# Downgrading Car



## annemarief8 (29 Jan 2008)

Hi I need advice here beofre I approach car dealership.

Last March we upgraded our car to a brand new Nissan Quasquai. At the time finance was not an issue and we overfinanced by 7k approx. (I realise how shortsighted we were ok)

The issue now is this, I am pregnant and we would like to downgrade the car to maybe an 05,06 primera model or similar. Is it feasible to go into the dealership and say we need our repayments reduced by €200 a month so hook s up with a carn that can allow this to happen, or is he going to say that because we overfinanced that we are completely stuck?

It would not be the end of the world but if we could reduce it then it means my partner could be a stay at home father for the first few months which would be wonderful.

any advice?


----------



## demoivre (29 Jan 2008)

What type of finance deal do you have ?


----------



## annemarief8 (29 Jan 2008)

With PTSB through the dealership. paying €640 a month repayments. Ideally this would be about €450

One positive I can see is that we have a black Quaquai and I know there is a waiting list for the black model so he would prob have no problem selling it


----------



## fmcg (29 Jan 2008)

This is totally feasible and I know several friends who have downgraded expensive cars to 2/3 year old version, unless the finance package was very strict which I doubt. I cleared my car loan (got a freebee banger from my brother) with GE Money and there was no penalty for doing so early. The car dealers are familar with this scenario as its happening a lot, just not many people like to talk about it! Car dealer can renegotiate new finance deal, that is what happens if you want to upgrade your can so same thing when you want to downgrade. Make sure you find out what you own one is worth before going in, dealers and public alike use www.carzone.ie to check current prices.


----------



## annemarief8 (29 Jan 2008)

thanks FMCG.

The only problem is I do not have any capital to clear the loan or anything i like that. 

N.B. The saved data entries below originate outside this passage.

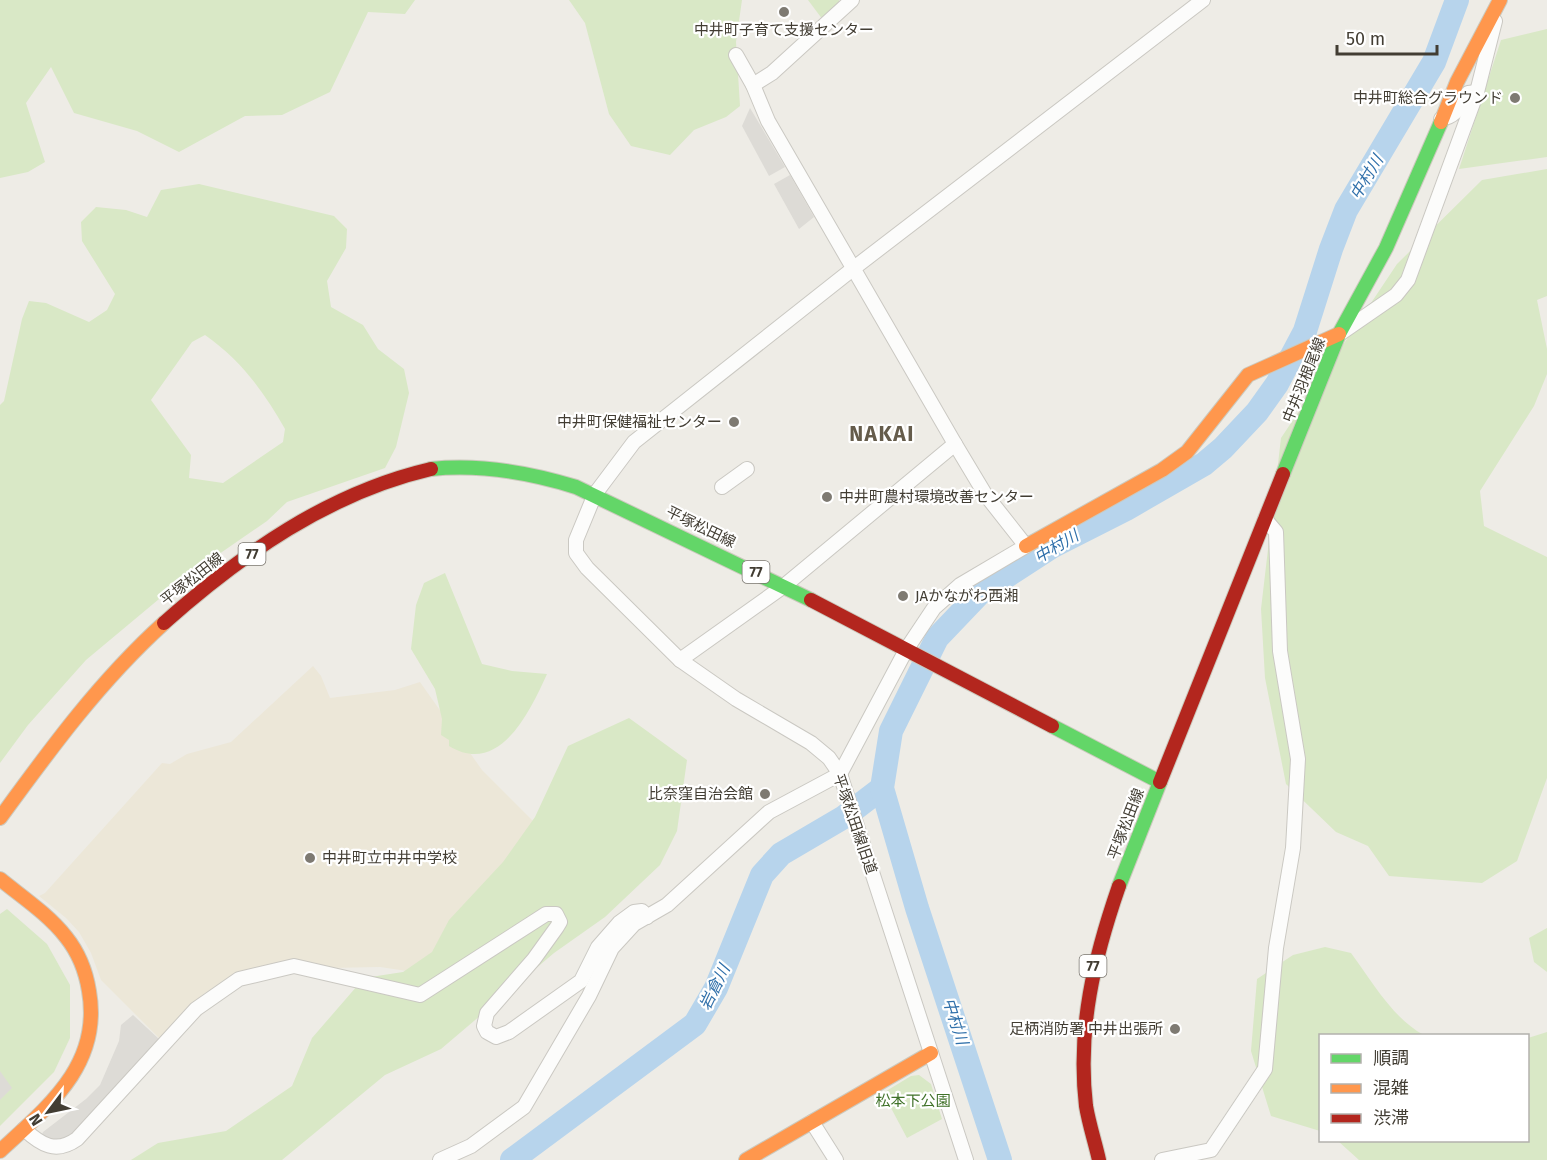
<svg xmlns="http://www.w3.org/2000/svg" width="1547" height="1160" viewBox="0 0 1547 1160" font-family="'Fira Sans','Noto Sans JP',sans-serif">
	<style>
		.education { fill: #ece7d8 }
		.green { fill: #d9e8c6; fill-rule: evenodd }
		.parking { fill: #dddbd6 }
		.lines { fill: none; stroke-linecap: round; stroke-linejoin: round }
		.river { stroke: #b7d4ec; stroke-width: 24 }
		.street-casing { stroke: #cac8c2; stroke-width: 16 }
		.fast-casing { stroke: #ccc9bd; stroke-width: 16 }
		.slow-casing { stroke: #ccc9bd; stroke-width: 16 }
		.jam-casing { stroke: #ccc9bd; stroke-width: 16 }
		.street { stroke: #fcfcfb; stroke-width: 14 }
		.fast { stroke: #63d668; stroke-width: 14 }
		.slow { stroke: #ff974d; stroke-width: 14 }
		.jam { stroke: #b3261e; stroke-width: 14 }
		.poi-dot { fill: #7e7a72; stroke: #fff; stroke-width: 2 }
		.labels { text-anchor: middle; stroke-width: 4.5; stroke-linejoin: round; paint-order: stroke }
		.shield { fill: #fff; stroke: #7b7770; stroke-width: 1.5 }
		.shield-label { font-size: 14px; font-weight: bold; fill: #423d33 }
		.poi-label { font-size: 15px; fill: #423d33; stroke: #fff; text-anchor: end }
		.street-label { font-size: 15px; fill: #423d33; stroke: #fff }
		.park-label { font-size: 15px; fill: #407229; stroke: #fff }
		.water-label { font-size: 16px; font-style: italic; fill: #3070aa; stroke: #fff }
		.district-label { font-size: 21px; font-weight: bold; letter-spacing: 1.5px; fill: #655c4b; stroke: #fff }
	</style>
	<rect width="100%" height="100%" fill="#eeece6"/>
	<path class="education" d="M313 666 321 676 330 698 395 690 420 682 482 770 551 839 421 966 407 971 380 967 327 968 238 974 205 993 161 1040 101 980 91 953 79 932 66 918 39 896 45 893 162 763 170 764 187 754 231 742Z"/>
	<g class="green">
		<path d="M0 0H415L405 14 368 12 330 92 282 115 245 116 179 152 137 131 74 113 51 67 26 103 45 162 28 172 0 178Z"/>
		<path d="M569 0H742L736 42 740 106 726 117 694 130 670 155 631 146 609 114 585 23Z"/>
		<path d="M808 0H839V4L823 20Z"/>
		<path d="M1547 29V157L1459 169 1501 40Z"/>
		<path d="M1547 169V296L1537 300 1547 349V374L1534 406 1480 491 1484 526 1547 557V778L1517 861 1482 883 1389 876 1368 846 1336 832 1286 784 1265 678 1261 609 1281 438 1397 264 1482 180Z"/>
		<path d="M199 184 334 216 347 229 346 248 327 281 331 307 363 325 378 349 404 369 409 393 396 447 385 468 287 502 267 521 183 579 86 660 28 725 0 763V405L4 401 22 319 29 301 46 303 89 322 107 310 115 294 82 241 81 222 96 207 126 210 147 217 161 190ZM205 335C241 360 264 392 285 429L283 442 223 483 189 478 191 455 151 400 192 342Z"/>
		<path d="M445 573 482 664 512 671 547 674C530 711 500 777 449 746V740L441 735 442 719 435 689 411 649 416 605 424 583Z"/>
		<path d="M629 718 687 760 677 831 660 865 605 917 554 953 441 1049 385 1075 282 1160H131L158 1143 226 1131 292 1086 312 1038 364 978 403 972 432 952 449 920 503 862 535 817 568 746Z"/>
		<path d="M7 909 47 944 70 985V1038L54 1072 0 1126V914Z"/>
		<path d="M1547 928V972L1534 962 1529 938Z"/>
		<path d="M1325 947 1351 953C1372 981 1393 1019 1424 1035L1320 1036V1131L1271 1116 1251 1051 1257 979 1293 955Z"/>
		<path d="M1547 1032V1160H1359L1338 1141 1528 1140V1038Z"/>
		<path d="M919 1075 931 1084 942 1119 907 1138 883 1093 911 1076Z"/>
	</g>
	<g class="parking">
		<path d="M750 108 785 167 769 176 742 126Z"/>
		<path d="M790 175 814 217 799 229 774 184Z"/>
		<path d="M133 1015 160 1040 68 1139 54 1142 41 1137 43 1132 86 1099 100 1085 119 1041 121 1025Z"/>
		<path d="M0 1071 12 1088 0 1100Z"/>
	</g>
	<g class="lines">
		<g class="river">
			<path d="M512 1160 695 1024 716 988 762 875 781 854 844 817 882 788"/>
			<path d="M1000 1160 917 908 882 788 891 731 937 638 979 594 1053 546 1126 509 1204 464 1223 448 1257 412 1277 384 1305 331 1331 249 1346 210 1434 62 1457 0"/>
		</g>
		<defs>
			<g id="street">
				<path d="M753 85 772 73 852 0"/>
				<path d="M1441 119C1458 116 1459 106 1468 93L1477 92"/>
				<path d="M1341 333 1396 295 1408 280 1477 92 1495 21"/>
				<path d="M722 487 747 469"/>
				<path d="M680 660 784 586 955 444"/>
				<path d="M812 1122 836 1160"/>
				<path d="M24 1129C41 1145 56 1154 77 1139L196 1009 239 979 294 966 420 995 546 914H556L560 922 557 927 534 959 487 1013 484 1026 487 1032 496 1037 509 1032 581 981 598 947 619 923 634 912 642 911 647 917"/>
				<path d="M440 1160 471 1146 524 1107 589 996 612 948 634 924 667 905 769 812 840 774 906 650 934 608 960 585 1026 546 985 494 955 444 768 121 753 85 736 55"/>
				<path d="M966 1160 840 774 829 758 811 743 736 699 680 660 587 568 576 553V540L595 494 634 442 854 268 1203 0"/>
				<path d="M1162 1160 1211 1150 1265 1069 1276 948 1293 848 1298 759 1280 651 1276 532 1265 519"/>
			</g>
			<g id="fast">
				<path d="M431 469C481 464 528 472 576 487L811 600"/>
				<path d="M1283 474 1339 334 1386 248 1441 122"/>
				<path d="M1052 726 1160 782 1119 886"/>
			</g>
			<g id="slow">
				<path d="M1441 122 1457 82 1500 0"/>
				<path d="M1026 546 1162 470 1187 452 1248 375 1339 334"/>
				<path d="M0 818C51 748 100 681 164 623"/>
				<path d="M0 879C22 897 48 914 66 937 78 952 86 972 89 991 102 1064 49 1106 0 1151"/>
				<path d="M746 1160 931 1053"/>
			</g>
			<g id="jam">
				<path d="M811 600 1052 726"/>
				<path d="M164 623C242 554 328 493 431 469"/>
				<path d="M1160 782 1283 474"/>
				<path d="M1099 1160C1095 1142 1089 1124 1086 1106 1077 1029 1094 958 1119 886"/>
			</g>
		</defs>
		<use href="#street" class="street-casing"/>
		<use href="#fast" class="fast-casing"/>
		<use href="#slow" class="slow-casing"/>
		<use href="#jam" class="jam-casing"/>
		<use href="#street" class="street"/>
		<use href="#fast" class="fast"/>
		<use href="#slow" class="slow"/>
		<use href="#jam" class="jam"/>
	</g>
	<g class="poi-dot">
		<circle cx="784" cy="12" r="6"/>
		<circle cx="1515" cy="98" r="6"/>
		<circle cx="734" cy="422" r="6"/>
		<circle cx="827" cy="497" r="6"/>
		<circle cx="903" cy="596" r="6"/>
		<circle cx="765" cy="794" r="6"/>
		<circle cx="310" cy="858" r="6"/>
		<circle cx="1175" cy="1029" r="6"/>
	</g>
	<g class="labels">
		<g class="shield">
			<rect x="238.5" y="543" width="27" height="22" rx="4.5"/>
			<rect x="742.5" y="561" width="27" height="22" rx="4.5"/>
			<rect x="1079.5" y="955" width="27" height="22" rx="4.5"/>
		</g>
		<g class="shield-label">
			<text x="252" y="559">77</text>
			<text x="756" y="577">77</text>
			<text x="1093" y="971">77</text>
		</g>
		<g class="poi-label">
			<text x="784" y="35" text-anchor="middle">中井町子育て支援センター</text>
			<text x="1503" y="103">中井町総合グラウンド</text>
			<text x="722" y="427">中井町保健福祉センター</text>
			<text x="839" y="502" text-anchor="start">中井町農村環境改善センター</text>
			<text x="915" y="601" text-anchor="start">JAかながわ西湘</text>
			<text x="753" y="799">比奈窪自治会館</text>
			<text x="322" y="863" text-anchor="start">中井町立中井中学校</text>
			<text x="1163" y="1034">足柄消防署 中井出張所</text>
		</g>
		<g class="street-label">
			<text transform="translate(1304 380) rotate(-68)" y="5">中井羽根尾線</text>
			<text transform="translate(701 527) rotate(26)" y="5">平塚松田線</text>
			<text transform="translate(192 579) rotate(-38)" y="5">平塚松田線</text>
			<text transform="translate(855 824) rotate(71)" y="5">平塚松田線旧道</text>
			<text transform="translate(1126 824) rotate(-69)" y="5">平塚松田線</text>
		</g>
		<g class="park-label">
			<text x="913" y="1106">松本下公園</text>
		</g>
		<g class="water-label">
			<text transform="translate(1366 177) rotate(-59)" y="6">中村川</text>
			<text transform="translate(1056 546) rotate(-31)" y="6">中村川</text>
			<text transform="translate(714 987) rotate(-64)" y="6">岩倉川</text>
			<text transform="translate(956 1021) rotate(72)" y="6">中村川</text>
		</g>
		<g class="district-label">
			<text x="882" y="441">NAKAI</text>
		</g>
	</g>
	<rect x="1319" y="1034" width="210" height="108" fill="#ffffff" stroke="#b3b1ad" stroke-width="1.5"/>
	<rect x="1331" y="1054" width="30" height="9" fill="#63d668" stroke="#b3b1ad" stroke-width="1.5"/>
	<text x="1373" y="1064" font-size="18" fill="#423d33">順調</text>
	<rect x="1331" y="1084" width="30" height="9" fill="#ff974d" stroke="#b3b1ad" stroke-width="1.5"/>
	<text x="1373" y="1094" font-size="18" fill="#423d33">混雑</text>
	<rect x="1331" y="1114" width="30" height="9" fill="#b3261e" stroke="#b3b1ad" stroke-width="1.5"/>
	<text x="1373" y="1124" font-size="18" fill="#423d33">渋滞</text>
	<g transform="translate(48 1112) rotate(238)" stroke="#ffffff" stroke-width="4.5" paint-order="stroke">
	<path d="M0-4.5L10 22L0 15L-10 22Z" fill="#423d33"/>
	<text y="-9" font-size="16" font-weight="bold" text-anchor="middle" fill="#423d33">N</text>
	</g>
	<path d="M1337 45v9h100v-9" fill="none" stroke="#423d33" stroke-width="3"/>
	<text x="1346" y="45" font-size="18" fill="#423d33" stroke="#ffffff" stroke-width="4.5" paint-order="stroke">50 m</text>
</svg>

I just need the dealer to say ok I will allow you ??? on your car, the earlier model is ???? so if we add the difference on you need to finance????

is this about right?


----------



## annemarief8 (29 Jan 2008)

Well according to carzone.ie the average price seems to be €23500, I think we financed for €29900, have paid consistently for a year @€640 a year


----------



## fmcg (29 Jan 2008)

I didn't have capital to clear my car, just sold it and the proceeds just about covered remainder of the loan. I know its slightly different with a brand new car because they depreciate at lot (about €6-€8k) in the first year. Your car is almost a year old so you will need to be flexible in what model you go for next. Yes, the dealer will go for this no problem especially when you have such a sellable car to trade-in, he will make money when he sells it on so don't think that you should be ingratiated to him/her. Try and have the make/year/model of your car decided on before you go in rather than be foisted with a car thats not for you. check out what you would like on the carzone.ie website and find a second hand car you like/can afford and then go to that dealer who stocks it. You do not have to be tied to the dealer who sold you the Nissan. Any other dealer worth his/her salt will sort out and close your old finance and set up new finance with reduced repayments as you need.


----------



## annemarief8 (29 Jan 2008)

Fmcg you've been a great help thank you so much.

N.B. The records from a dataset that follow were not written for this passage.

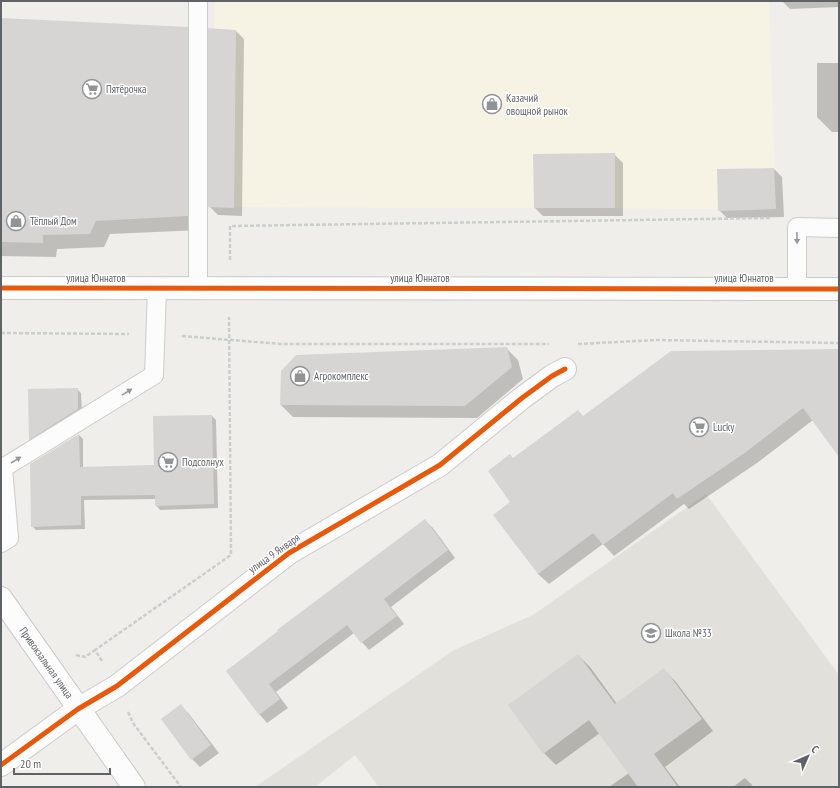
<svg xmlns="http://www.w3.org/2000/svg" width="840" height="788" font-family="'PT Sans Narrow',sans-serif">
<rect width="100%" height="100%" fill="#efeeea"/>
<path fill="#f7f3e4" d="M 215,1 L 769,1 L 776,209 L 208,207 Z"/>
<path fill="#e2e0da" d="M 706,494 L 839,675 L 839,787 L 379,787 L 355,755 L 315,787 L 255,787 L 454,650 L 533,615 Z"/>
<path fill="#0003" d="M 782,1 L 839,1 L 839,7 L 790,9 Z
M 1,19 L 187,28 L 201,42 L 201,230 L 110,234 L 104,247 L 57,249 L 56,257 L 1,256 Z
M 236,31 L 244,39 L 242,216 L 218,215 L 210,207 Z
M 817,63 L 839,63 L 839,132 L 832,132 L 817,117 Z
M 614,154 L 623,163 L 623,216 L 543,216 L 535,208 L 534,155 Z
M 774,169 L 782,177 L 784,217 L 727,218 L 719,210 Z
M 506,348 L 518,360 L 523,379 L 477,418 L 293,417 L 281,405 L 282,371 Z
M 839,350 L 839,448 L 813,420 L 757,463 L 689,509 L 684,504 L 614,556 L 603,544 L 549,584 L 538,574 L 512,502 L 514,459 L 583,417 Z
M 77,389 L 81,393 L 82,413 L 34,443 L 30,439 Z
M 212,416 L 216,420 L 218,508 L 160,510 L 156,505 L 156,499 L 84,500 L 85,529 L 36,530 L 32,526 L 79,435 L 83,439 L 83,468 L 155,466 Z
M 425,521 L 433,528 L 455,558 L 391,607 L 404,624 L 369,650 L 354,633 L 276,692 L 288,708 L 267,723 L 260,715 L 227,671 Z
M 578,655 L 590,667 L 617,704 L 664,670 L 676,682 L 713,731 L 665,767 L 680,787 L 609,787 L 629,773 L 600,733 L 556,765 L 544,753 Z
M 181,706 L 189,714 L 219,753 L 200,767 L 192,759 Z
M 745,778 L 754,787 L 733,787 Z"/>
<path fill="#d6d5d3" d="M 1,18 L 188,27 L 188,216 L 96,221 L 90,234 L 43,235 L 43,243 L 1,242 Z
M 208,28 L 236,30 L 234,208 L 208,207 Z
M 615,153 L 615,208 L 534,208 L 533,154 Z
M 774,168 L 776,209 L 718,211 L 717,169 Z
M 507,347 L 512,367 L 465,406 L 280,405 L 281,371 L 296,355 Z
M 839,349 L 839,457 L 803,408 L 746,452 L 677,499 L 673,493 L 603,545 L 593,533 L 538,574 L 493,515 L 510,502 L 488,471 L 510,454 L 513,458 L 578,410 L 583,416 L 671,351 Z
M 78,388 L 78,409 L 29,440 L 28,389 Z
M 212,415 L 214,504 L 155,506 L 155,495 L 81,496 L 81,525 L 31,527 L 30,464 L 79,434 L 80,467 L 154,465 L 153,416 Z
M 425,519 L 448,550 L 384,599 L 397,616 L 361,643 L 347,625 L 269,684 L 280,699 L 259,715 L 226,671 L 278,631 L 277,630 Z
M 578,654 L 615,704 L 664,668 L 702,719 L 654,754 L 678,787 L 638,787 L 589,720 L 543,754 L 508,705 Z
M 181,704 L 211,745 L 191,760 L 161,719 Z"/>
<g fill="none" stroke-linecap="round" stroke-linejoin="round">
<g stroke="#cbcccc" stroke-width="20">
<path id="lane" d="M 198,1 L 198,288
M 797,288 L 797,227 L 839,228
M 1,543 L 9,538 L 3,468 L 154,375 L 157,288"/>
</g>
<g stroke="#cbcccc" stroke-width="24">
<path id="street" d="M 1,765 L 78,709 L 117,686 L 289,553 L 440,465 L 522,398 L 552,376 L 565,369"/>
</g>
<g stroke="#cacacb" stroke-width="24">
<g id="secondary">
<path d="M 1,288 L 839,289"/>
<path id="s1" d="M 1,598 L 134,787"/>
</g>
</g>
<path stroke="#cacfcc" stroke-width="2.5" stroke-dasharray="4 2" stroke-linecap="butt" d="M 230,260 L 230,226 L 772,218
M 1,333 L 129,334
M 182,336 L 281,344 L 549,344
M 578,344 L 657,340 L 839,343
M 76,655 L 85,657 L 95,650
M 102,661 L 95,650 L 231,555 L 229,317
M 128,712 L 133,723 L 181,787"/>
<use href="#lane" stroke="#fdfcfc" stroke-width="18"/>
<use href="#street" stroke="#fdfcfc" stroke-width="22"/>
<use href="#secondary" stroke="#fdfcfc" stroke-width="22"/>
<g stroke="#fff" stroke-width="8">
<path id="cycleway" d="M 1,288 L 839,289
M 1,765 L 78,709 L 117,686 L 289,553 L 440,465 L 522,398 L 552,376 L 565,369"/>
</g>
<use href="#cycleway" stroke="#e8590c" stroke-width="5"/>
</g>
<defs><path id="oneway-solid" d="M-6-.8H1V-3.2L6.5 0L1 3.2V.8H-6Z"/></defs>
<g fill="#96999c">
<use href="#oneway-solid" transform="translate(797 238) rotate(89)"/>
<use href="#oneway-solid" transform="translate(127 392) rotate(-32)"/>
<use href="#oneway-solid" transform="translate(16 460) rotate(-32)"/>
</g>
<defs>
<g id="supermarket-ring" transform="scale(1)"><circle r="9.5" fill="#fff" stroke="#919496" stroke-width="1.5"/><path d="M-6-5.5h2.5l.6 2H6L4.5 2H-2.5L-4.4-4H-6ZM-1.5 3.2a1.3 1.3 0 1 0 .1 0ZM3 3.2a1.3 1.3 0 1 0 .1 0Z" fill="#919496"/></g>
<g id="shop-ring" transform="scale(1)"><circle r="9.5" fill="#fff" stroke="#919496" stroke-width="1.5"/><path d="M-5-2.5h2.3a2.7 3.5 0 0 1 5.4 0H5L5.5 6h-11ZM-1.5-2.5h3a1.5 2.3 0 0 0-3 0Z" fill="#919496"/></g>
<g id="school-ring" transform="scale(1)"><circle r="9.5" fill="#fff" stroke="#919496" stroke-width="1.5"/><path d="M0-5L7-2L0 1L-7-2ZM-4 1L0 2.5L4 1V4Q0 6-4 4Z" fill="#919496"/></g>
</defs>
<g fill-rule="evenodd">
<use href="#supermarket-ring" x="92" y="89"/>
<use href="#shop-ring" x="492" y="104"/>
<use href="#shop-ring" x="16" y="221"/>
<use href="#shop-ring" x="300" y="376"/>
<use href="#supermarket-ring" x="699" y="427"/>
<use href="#supermarket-ring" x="168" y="462"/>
<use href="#school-ring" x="651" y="633"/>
</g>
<g text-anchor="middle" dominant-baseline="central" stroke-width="3" stroke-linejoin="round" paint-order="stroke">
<g font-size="11" fill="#5f6368" stroke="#fff" text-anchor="start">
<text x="106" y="89">Пятёрочка</text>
<text x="506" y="98">Казачий<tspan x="506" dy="13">овощной рынок</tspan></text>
<text x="30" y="221">Тёплый Дом</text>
<text x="314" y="376">Агрокомплекс</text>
<text x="713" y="427">Lucky</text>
<text x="182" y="462">Подсолнух</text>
<text x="665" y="633">Школа №33</text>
</g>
<g font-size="11" fill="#5f6368" stroke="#fff">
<text x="96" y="278">улица Юннатов</text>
<text x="420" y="278">улица Юннатов</text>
<text x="744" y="278">улица Юннатов</text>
<text transform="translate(274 553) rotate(-35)">улица 9 Января</text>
<text stroke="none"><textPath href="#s1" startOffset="79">Привокзальная улица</textPath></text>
</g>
</g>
<rect width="840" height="788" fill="none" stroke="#5f6368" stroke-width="4"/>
<g transform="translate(808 756) rotate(45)" stroke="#ffffff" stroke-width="3" paint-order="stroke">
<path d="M0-3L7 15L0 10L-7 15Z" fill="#5f6368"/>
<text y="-6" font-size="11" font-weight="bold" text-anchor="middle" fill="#5f6368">С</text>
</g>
<path d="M14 768v6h96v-6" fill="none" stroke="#5f6368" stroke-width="2"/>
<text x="20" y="768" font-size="12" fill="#5f6368" stroke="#ffffff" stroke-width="3" paint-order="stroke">20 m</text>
</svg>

I just needed to know that when I went in they wouldn't laugh me outta the shop!!


----------



## annemarief8 (29 Jan 2008)

I've just found out of PTSB that the settlement figure on my car is €25,901 with €640 due to come off this in the next few days.

a guy from a diff dealership that I had emaile, told me that he cannot see a way out of this agreement for me???!!!!


----------



## soy (30 Jan 2008)

Talk to PTSB directly if the dealer cannot help.

Other option is to get a fresh loan - 25k. Clear the existing car loan and then sell the Quasqai privately. Should be easy enough as there is a waiting list. I reckon you could get 20k for it (assuming basic 1.6 petrol model).  Use the proceeds to reduce the new loan to 15k and pick up an 05/06 primera for about 10k.


----------



## annemarief8 (30 Jan 2008)

another nissan dealer just came back to me and said there would be no way he could do this without me putting in a large cash lump sum.

I don't think the option of borrowing an additional loan to clear the car one would be feasible, as I already have a personal loan and the car loan is in my partner's name so they would hardly give him another loan with this €25k already in his name.

Can anybody see any other idas as to how we could get this monthly payment reduced?


----------



## stephnyc (30 Jan 2008)

what i think the other posters are suggesting is: 
1) sell the quasiquai for 20K
2) use the 20K to pay 10K off your loan (reducing the amount per month you pay - agree this with the bank first) and the other 10K towards a primera or similar

does that sounds do-able?


----------



## annemarief8 (30 Jan 2008)

Great news, 2 nissan dealerships have replied to my emails and are falling over themselves to help, onesaid he will sort us for €370 a month if we go with him as he is so desperate for a black quasqai!

Happy days....thanks for all the help folks!


----------